For the entries that follow, give the number of lines holding the string "Typist" and nothing more.

START EXERCISE MATERIALS

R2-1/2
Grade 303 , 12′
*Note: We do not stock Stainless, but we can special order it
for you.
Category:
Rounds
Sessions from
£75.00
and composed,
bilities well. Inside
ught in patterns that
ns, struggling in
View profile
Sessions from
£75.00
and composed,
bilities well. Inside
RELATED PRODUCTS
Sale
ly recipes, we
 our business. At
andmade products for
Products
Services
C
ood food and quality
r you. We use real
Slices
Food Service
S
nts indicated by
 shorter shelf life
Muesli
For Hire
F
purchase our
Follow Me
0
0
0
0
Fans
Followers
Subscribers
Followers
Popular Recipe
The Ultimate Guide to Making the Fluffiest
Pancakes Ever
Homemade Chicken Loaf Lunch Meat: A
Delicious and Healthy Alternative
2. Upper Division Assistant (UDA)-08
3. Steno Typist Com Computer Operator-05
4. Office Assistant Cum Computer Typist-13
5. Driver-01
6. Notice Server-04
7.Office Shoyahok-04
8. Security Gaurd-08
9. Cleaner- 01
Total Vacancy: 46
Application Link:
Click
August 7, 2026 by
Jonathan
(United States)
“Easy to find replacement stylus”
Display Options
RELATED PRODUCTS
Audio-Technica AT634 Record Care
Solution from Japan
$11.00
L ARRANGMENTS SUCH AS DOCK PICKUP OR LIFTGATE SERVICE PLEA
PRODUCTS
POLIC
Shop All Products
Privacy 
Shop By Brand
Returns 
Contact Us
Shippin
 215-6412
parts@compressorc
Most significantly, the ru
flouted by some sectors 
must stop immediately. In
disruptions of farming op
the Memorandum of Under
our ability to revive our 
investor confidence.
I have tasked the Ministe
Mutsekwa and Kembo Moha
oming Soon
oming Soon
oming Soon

END EXERCISE MATERIALS

▶ _REPLY TO THE TASK_
2